On 15 November 2007, the environmental impact assessment program was approved. On 30 July 2008, the planned new nuclear power plant was officially named Visaginas Nuclear Power Plant.

On 14 July 2011, Lithuania Ministry of Energy announced that it planned to sign a contract with GE Hitachi Nuclear Energy as strategic investor by the end 2011.

On 14 October 2012, an advisory referendum on constructing a new nuclear plant found 62.7% of the participating Lithuanian electorate against and 34.1% for.

On 30 July 2014, Lithuanian Energy Ministry and Hitachi signed a memorandum, declaring intentions to jointly perform preparatory work for setting up an interim project company.

In 2016, the instigator of the Visaginas proposal, former energy minister Arvydas Sekmokas, said the proposal was "dead".

==Technical description==
Depending on the findings of the environmental impact assessment, the capacity of the power plant would have been up to 3,400 megawatts and it would likely have consisted of two reactors. Depending on the choice of reactor, the power plant would have been built by 2018–2020. The project was expected to cost between €3–5 billion.

==Project company==
The project was developed by Visagino atominė elektrinė, a special project company. A majority of shares in the project company were owned by the strategic investor, GE Hitachi. In addition to the strategic investment, Lithuania retained a 34% interest in the project. Estonian, Latvian, and Polish companies participated in the project as regional partners.

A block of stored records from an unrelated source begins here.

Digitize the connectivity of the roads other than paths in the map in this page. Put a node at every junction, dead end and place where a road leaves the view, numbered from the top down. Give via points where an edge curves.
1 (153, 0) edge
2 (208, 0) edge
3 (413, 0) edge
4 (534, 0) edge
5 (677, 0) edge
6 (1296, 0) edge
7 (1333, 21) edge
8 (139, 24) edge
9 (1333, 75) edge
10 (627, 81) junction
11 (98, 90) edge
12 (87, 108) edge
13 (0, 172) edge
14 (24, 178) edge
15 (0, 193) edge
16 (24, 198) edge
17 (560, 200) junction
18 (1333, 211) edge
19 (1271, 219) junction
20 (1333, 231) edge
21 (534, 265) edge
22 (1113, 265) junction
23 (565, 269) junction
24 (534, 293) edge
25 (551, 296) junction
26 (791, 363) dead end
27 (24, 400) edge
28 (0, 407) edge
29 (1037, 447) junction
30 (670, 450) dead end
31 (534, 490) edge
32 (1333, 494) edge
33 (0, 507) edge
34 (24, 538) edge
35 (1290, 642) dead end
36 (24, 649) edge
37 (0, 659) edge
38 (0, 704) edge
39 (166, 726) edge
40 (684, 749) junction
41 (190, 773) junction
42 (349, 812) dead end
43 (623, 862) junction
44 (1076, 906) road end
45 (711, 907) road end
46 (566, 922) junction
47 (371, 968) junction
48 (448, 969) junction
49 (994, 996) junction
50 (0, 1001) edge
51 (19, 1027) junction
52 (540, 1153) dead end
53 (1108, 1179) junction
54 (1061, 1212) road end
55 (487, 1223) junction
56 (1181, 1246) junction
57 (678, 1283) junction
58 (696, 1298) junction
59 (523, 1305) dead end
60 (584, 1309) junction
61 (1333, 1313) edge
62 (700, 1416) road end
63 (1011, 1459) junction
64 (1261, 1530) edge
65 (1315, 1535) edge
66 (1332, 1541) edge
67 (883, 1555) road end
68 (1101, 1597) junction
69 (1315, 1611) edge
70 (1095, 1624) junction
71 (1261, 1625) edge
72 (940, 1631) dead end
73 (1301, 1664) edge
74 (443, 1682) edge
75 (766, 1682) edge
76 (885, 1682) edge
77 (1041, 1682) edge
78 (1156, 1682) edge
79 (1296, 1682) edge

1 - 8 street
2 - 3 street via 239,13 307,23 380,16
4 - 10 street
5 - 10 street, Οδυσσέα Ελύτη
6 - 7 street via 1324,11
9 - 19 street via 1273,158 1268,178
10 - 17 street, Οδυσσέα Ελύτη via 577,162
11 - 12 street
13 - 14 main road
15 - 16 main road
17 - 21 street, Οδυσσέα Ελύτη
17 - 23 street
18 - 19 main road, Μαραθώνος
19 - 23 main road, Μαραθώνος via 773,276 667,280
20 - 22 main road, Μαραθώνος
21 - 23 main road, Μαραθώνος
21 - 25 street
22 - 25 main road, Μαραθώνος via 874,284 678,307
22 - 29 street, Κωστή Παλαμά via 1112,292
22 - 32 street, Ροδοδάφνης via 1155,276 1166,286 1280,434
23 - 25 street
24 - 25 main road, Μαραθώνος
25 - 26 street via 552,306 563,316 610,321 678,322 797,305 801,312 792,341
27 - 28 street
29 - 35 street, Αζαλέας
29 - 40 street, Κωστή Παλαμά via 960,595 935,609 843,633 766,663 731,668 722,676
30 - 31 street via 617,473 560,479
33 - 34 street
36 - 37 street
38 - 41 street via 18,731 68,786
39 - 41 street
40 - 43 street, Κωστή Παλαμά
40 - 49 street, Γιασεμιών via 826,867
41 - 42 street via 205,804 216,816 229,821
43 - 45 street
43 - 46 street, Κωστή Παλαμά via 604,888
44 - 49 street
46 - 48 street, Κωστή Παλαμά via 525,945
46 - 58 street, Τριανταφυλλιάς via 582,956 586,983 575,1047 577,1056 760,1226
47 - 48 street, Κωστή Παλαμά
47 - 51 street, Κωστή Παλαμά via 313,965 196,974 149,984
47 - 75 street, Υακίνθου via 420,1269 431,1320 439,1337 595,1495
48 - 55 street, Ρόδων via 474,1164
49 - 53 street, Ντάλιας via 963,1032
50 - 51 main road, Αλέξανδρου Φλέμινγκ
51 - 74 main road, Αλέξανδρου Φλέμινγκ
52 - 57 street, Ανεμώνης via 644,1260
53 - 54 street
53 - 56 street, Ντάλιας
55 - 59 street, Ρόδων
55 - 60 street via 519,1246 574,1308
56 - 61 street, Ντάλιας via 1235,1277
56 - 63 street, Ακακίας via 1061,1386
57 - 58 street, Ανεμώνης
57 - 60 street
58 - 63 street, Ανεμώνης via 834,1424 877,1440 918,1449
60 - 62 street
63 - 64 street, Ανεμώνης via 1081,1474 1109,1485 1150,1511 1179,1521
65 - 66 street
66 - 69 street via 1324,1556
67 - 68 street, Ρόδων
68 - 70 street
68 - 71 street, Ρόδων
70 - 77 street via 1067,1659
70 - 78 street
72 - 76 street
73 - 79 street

==Environmental impact assessment==
The environmental impact assessment was carried out by the consortium of Pöyry Energy Oy and Lithuanian Energy Institute. The EIA program was approved on 15 November 2007 and the EIA report was published on 27 August 2008. The whole EIA process was finished on 27 March 2009 and the report was approved by Ministry of Environment on 21 April 2009 by allowing construction of the plant up to 3,400 megawatts. The Environmental Impact Assessment approval was appealed by a coalition of NGOs (Community Atgaja from Lithuania, the Latvian Green Movement, CEE Bankwatch Network and Greenpeace).